Each record is to be given again precisely as written.
======== Dataset records ========
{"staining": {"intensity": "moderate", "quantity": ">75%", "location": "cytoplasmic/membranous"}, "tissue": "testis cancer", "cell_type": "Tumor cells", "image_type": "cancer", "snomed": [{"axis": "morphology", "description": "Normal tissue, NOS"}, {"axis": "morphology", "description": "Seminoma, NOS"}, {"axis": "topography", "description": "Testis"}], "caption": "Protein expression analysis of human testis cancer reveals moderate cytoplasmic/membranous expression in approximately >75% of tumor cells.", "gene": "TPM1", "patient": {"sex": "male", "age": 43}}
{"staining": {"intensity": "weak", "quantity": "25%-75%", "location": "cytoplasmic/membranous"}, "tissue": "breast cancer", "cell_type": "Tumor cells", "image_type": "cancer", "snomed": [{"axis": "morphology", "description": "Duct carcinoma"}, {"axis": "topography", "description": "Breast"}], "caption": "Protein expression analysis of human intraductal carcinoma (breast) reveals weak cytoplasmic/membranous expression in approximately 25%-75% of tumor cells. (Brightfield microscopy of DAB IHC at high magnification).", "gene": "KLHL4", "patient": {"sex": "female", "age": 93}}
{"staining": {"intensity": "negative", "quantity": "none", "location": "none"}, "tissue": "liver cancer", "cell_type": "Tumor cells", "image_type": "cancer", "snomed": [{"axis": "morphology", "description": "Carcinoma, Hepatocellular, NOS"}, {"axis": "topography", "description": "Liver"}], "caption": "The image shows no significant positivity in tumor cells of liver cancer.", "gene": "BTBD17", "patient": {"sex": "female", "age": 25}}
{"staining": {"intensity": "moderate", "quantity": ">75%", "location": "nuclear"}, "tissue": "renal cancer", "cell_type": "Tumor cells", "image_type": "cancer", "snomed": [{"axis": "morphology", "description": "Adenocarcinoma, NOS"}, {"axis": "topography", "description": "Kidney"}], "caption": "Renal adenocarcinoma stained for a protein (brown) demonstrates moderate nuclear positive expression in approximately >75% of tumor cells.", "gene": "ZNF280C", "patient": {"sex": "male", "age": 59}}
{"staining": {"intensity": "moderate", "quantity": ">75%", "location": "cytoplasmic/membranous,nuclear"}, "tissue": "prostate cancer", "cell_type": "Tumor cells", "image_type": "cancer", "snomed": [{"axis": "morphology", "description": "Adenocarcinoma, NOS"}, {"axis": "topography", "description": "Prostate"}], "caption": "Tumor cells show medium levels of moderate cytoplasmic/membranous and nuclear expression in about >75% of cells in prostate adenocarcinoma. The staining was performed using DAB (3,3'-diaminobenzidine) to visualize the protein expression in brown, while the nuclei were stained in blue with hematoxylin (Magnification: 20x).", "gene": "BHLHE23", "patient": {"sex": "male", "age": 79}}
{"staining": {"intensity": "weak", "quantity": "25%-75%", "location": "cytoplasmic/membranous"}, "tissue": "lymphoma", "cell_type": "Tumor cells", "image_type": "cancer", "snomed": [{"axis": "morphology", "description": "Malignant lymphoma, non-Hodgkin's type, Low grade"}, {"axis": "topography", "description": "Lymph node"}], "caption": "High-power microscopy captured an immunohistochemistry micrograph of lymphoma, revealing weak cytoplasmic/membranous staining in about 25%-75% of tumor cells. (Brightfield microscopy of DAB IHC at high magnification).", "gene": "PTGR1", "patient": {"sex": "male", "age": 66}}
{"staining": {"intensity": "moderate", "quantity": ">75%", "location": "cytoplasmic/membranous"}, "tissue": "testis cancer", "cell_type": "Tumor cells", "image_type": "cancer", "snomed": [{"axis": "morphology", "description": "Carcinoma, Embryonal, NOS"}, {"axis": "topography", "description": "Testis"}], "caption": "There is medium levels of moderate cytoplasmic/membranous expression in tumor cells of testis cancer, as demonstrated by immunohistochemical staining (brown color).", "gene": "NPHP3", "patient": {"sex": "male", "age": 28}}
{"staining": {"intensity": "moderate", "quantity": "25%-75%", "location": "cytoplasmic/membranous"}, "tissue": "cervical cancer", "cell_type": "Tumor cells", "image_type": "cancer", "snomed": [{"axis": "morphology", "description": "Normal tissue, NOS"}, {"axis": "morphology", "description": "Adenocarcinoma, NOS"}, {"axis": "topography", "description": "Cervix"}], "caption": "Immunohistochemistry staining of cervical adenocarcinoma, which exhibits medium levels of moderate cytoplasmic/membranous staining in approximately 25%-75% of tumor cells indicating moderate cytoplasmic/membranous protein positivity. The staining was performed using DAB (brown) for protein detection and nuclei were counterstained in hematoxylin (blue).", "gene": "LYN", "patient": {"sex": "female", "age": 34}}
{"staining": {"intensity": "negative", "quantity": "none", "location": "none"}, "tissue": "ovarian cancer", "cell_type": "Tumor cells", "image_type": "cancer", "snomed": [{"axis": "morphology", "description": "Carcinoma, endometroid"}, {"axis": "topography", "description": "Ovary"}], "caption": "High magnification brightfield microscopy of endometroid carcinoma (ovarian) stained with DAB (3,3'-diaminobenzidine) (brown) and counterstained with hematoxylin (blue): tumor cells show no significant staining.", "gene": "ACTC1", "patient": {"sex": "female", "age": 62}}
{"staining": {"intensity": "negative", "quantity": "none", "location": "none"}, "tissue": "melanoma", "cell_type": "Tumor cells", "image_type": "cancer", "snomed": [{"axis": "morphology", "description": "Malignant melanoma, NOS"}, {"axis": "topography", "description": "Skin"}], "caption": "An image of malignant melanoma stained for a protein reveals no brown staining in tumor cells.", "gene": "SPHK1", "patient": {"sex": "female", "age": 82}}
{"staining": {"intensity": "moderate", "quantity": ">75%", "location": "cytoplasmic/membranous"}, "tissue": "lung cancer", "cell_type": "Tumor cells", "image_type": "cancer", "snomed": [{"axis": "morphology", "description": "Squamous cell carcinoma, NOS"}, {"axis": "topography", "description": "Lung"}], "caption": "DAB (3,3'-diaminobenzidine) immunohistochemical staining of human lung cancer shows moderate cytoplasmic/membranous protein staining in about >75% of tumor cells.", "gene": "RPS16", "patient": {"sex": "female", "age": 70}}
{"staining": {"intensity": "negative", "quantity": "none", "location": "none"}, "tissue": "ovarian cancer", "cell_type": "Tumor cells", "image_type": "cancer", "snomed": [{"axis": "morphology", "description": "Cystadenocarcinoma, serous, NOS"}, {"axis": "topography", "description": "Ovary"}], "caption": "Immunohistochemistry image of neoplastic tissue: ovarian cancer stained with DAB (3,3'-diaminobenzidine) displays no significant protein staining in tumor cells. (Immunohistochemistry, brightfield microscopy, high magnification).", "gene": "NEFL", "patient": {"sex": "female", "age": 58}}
========
§ Response to the exercise
{"staining": {"intensity": "moderate", "quantity": ">75%", "location": "cytoplasmic/membranous"}, "tissue": "testis cancer", "cell_type": "Tumor cells", "image_type": "cancer", "snomed": [{"axis": "morphology", "description": "Normal tissue, NOS"}, {"axis": "morphology", "description": "Seminoma, NOS"}, {"axis": "topography", "description": "Testis"}], "caption": "Protein expression analysis of human testis cancer reveals moderate cytoplasmic/membranous expression in approximately >75% of tumor cells.", "gene": "TPM1", "patient": {"sex": "male", "age": 43}}
{"staining": {"intensity": "weak", "quantity": "25%-75%", "location": "cytoplasmic/membranous"}, "tissue": "breast cancer", "cell_type": "Tumor cells", "image_type": "cancer", "snomed": [{"axis": "morphology", "description": "Duct carcinoma"}, {"axis": "topography", "description": "Breast"}], "caption": "Protein expression analysis of human intraductal carcinoma (breast) reveals weak cytoplasmic/membranous expression in approximately 25%-75% of tumor cells. (Brightfield microscopy of DAB IHC at high magnification).", "gene": "KLHL4", "patient": {"sex": "female", "age": 93}}
{"staining": {"intensity": "negative", "quantity": "none", "location": "none"}, "tissue": "liver cancer", "cell_type": "Tumor cells", "image_type": "cancer", "snomed": [{"axis": "morphology", "description": "Carcinoma, Hepatocellular, NOS"}, {"axis": "topography", "description": "Liver"}], "caption": "The image shows no significant positivity in tumor cells of liver cancer.", "gene": "BTBD17", "patient": {"sex": "female", "age": 25}}
{"staining": {"intensity": "moderate", "quantity": ">75%", "location": "nuclear"}, "tissue": "renal cancer", "cell_type": "Tumor cells", "image_type": "cancer", "snomed": [{"axis": "morphology", "description": "Adenocarcinoma, NOS"}, {"axis": "topography", "description": "Kidney"}], "caption": "Renal adenocarcinoma stained for a protein (brown) demonstrates moderate nuclear positive expression in approximately >75% of tumor cells.", "gene": "ZNF280C", "patient": {"sex": "male", "age": 59}}
{"staining": {"intensity": "moderate", "quantity": ">75%", "location": "cytoplasmic/membranous,nuclear"}, "tissue": "prostate cancer", "cell_type": "Tumor cells", "image_type": "cancer", "snomed": [{"axis": "morphology", "description": "Adenocarcinoma, NOS"}, {"axis": "topography", "description": "Prostate"}], "caption": "Tumor cells show medium levels of moderate cytoplasmic/membranous and nuclear expression in about >75% of cells in prostate adenocarcinoma. The staining was performed using DAB (3,3'-diaminobenzidine) to visualize the protein expression in brown, while the nuclei were stained in blue with hematoxylin (Magnification: 20x).", "gene": "BHLHE23", "patient": {"sex": "male", "age": 79}}
{"staining": {"intensity": "weak", "quantity": "25%-75%", "location": "cytoplasmic/membranous"}, "tissue": "lymphoma", "cell_type": "Tumor cells", "image_type": "cancer", "snomed": [{"axis": "morphology", "description": "Malignant lymphoma, non-Hodgkin's type, Low grade"}, {"axis": "topography", "description": "Lymph node"}], "caption": "High-power microscopy captured an immunohistochemistry micrograph of lymphoma, revealing weak cytoplasmic/membranous staining in about 25%-75% of tumor cells. (Brightfield microscopy of DAB IHC at high magnification).", "gene": "PTGR1", "patient": {"sex": "male", "age": 66}}
{"staining": {"intensity": "moderate", "quantity": ">75%", "location": "cytoplasmic/membranous"}, "tissue": "testis cancer", "cell_type": "Tumor cells", "image_type": "cancer", "snomed": [{"axis": "morphology", "description": "Carcinoma, Embryonal, NOS"}, {"axis": "topography", "description": "Testis"}], "caption": "There is medium levels of moderate cytoplasmic/membranous expression in tumor cells of testis cancer, as demonstrated by immunohistochemical staining (brown color).", "gene": "NPHP3", "patient": {"sex": "male", "age": 28}}
{"staining": {"intensity": "moderate", "quantity": "25%-75%", "location": "cytoplasmic/membranous"}, "tissue": "cervical cancer", "cell_type": "Tumor cells", "image_type": "cancer", "snomed": [{"axis": "morphology", "description": "Normal tissue, NOS"}, {"axis": "morphology", "description": "Adenocarcinoma, NOS"}, {"axis": "topography", "description": "Cervix"}], "caption": "Immunohistochemistry staining of cervical adenocarcinoma, which exhibits medium levels of moderate cytoplasmic/membranous staining in approximately 25%-75% of tumor cells indicating moderate cytoplasmic/membranous protein positivity. The staining was performed using DAB (brown) for protein detection and nuclei were counterstained in hematoxylin (blue).", "gene": "LYN", "patient": {"sex": "female", "age": 34}}
{"staining": {"intensity": "negative", "quantity": "none", "location": "none"}, "tissue": "ovarian cancer", "cell_type": "Tumor cells", "image_type": "cancer", "snomed": [{"axis": "morphology", "description": "Carcinoma, endometroid"}, {"axis": "topography", "description": "Ovary"}], "caption": "High magnification brightfield microscopy of endometroid carcinoma (ovarian) stained with DAB (3,3'-diaminobenzidine) (brown) and counterstained with hematoxylin (blue): tumor cells show no significant staining.", "gene": "ACTC1", "patient": {"sex": "female", "age": 62}}
{"staining": {"intensity": "negative", "quantity": "none", "location": "none"}, "tissue": "melanoma", "cell_type": "Tumor cells", "image_type": "cancer", "snomed": [{"axis": "morphology", "description": "Malignant melanoma, NOS"}, {"axis": "topography", "description": "Skin"}], "caption": "An image of malignant melanoma stained for a protein reveals no brown staining in tumor cells.", "gene": "SPHK1", "patient": {"sex": "female", "age": 82}}
{"staining": {"intensity": "moderate", "quantity": ">75%", "location": "cytoplasmic/membranous"}, "tissue": "lung cancer", "cell_type": "Tumor cells", "image_type": "cancer", "snomed": [{"axis": "morphology", "description": "Squamous cell carcinoma, NOS"}, {"axis": "topography", "description": "Lung"}], "caption": "DAB (3,3'-diaminobenzidine) immunohistochemical staining of human lung cancer shows moderate cytoplasmic/membranous protein staining in about >75% of tumor cells.", "gene": "RPS16", "patient": {"sex": "female", "age": 70}}
{"staining": {"intensity": "negative", "quantity": "none", "location": "none"}, "tissue": "ovarian cancer", "cell_type": "Tumor cells", "image_type": "cancer", "snomed": [{"axis": "morphology", "description": "Cystadenocarcinoma, serous, NOS"}, {"axis": "topography", "description": "Ovary"}], "caption": "Immunohistochemistry image of neoplastic tissue: ovarian cancer stained with DAB (3,3'-diaminobenzidine) displays no significant protein staining in tumor cells. (Immunohistochemistry, brightfield microscopy, high magnification).", "gene": "NEFL", "patient": {"sex": "female", "age": 58}}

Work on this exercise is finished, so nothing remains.